Editor's note:  For a related proceeding where the Superior Court confirmed the Bankruptcy Court order enjoining the Bankrupt from selling its licence see:  Beothic Fish Processors ltd. v. Burt, 2009 NLTD 65 [link]

 

Judicial Review/Crown Liability

Aboriginal Rights/Defences

Nunavut Wildlife Management Board v. Minister of Fisheries and Oceans et al., 2009 FC 16 [link]

Barry Group, a Canadian Fishing Company, sold 1900t of turbot quota to two other offshore fishing enterprises for in excess of $10 million. The Minister approved the transfer in late January 2008 and after completing the usual searches, the purchasers completed the transaction in early March 2008, more than 30 days after the Minister’s decision. On March 14, 2008, the Nunavut Wildlife Management Board (“NWMB”) filed an application for judicial review, on the grounds that it was not adequately consulted. On its face, NWMB would not appear to be a party directly affected by the quota transfer approval decision, however the court held that it was and that the application was not beyond the normal 30 day time limit for such applications because NWMB was not aware of the decision until Feb. 18, 2008. None of the commercial parties had any notice of the NWMB interest until they received notice of the application for judicial review.
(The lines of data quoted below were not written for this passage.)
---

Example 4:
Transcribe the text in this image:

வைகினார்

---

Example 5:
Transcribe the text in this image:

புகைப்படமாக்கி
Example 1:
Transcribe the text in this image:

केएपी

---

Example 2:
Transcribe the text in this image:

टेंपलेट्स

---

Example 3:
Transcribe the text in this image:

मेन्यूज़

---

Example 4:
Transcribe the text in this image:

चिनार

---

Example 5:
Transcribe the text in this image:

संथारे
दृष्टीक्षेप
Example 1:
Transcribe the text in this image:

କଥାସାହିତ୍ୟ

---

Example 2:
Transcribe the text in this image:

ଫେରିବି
The Court held that the lack of consultation did not violate Article 15.3.4 of the Nunavut Land Claims Agreement because the quota transfer did not affect the substance or value of the Inuit harvesting rights and opportunities. As a result, the Court did not overturn the Minister’s decision. 
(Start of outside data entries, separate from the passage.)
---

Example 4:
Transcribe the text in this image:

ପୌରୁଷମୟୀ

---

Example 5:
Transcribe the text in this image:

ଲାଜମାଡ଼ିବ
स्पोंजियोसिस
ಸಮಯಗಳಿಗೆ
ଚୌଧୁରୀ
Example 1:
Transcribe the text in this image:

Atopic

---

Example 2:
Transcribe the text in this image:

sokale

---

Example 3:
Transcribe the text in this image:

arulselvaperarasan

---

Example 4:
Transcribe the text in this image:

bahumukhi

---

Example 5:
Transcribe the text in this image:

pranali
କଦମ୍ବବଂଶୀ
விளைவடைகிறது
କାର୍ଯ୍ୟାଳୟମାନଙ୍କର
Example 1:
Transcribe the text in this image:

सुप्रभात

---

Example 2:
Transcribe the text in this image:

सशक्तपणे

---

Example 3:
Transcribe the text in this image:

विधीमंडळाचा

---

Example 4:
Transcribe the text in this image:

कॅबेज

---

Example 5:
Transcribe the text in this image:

However, given new concerns raised by the applicant, the Court  held that in the future  the Minister should broaden his or her consultations with NWMB so as to give the Nunavut an opportunity to explore the possibilities of purchasing  quota from quota holders that no longer wished to remain in the fishery.
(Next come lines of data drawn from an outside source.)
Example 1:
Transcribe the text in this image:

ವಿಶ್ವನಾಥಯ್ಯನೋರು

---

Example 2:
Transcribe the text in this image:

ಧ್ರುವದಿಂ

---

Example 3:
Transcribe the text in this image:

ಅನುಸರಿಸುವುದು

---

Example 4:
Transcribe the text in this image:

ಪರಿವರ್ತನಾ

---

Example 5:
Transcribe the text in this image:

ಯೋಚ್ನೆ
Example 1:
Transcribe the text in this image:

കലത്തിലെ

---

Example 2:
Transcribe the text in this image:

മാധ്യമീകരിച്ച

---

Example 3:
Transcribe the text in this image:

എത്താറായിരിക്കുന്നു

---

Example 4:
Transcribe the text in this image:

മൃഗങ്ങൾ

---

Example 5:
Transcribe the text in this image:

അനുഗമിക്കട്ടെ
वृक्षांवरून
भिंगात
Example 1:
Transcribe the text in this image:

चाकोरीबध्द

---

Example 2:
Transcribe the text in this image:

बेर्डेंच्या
Offences - Misc. - Definition of "Fishing"- Requirement for Dockside Observer when transferring Fish to another vessel at Sea

R v. Fitzpatrick, 2009 CANLII 2686 [link]

This case involved a father and son with long line crab fishing vessels who fished together.  Since only the father's vessel was equipped with a power hauler, they surreptitiously used the father's vessel for hauling both sets of traps and then transferred some of the crab to the son' s boat to be landed by the son. Applying the broad definition of "fishing" from the Frederich Gerring Jr. (1807), 27 S.C.R. 271 and other cases, the court held that when the father was hauling his son's gear he was fishing.  Since he was not licensed to fish that gear, he was fishing illegally.  In addition, when he transferred the fish that he had hauled at sea to his son's boat, he breached a licence condition that require him to have a dockside observer present when offloading crab.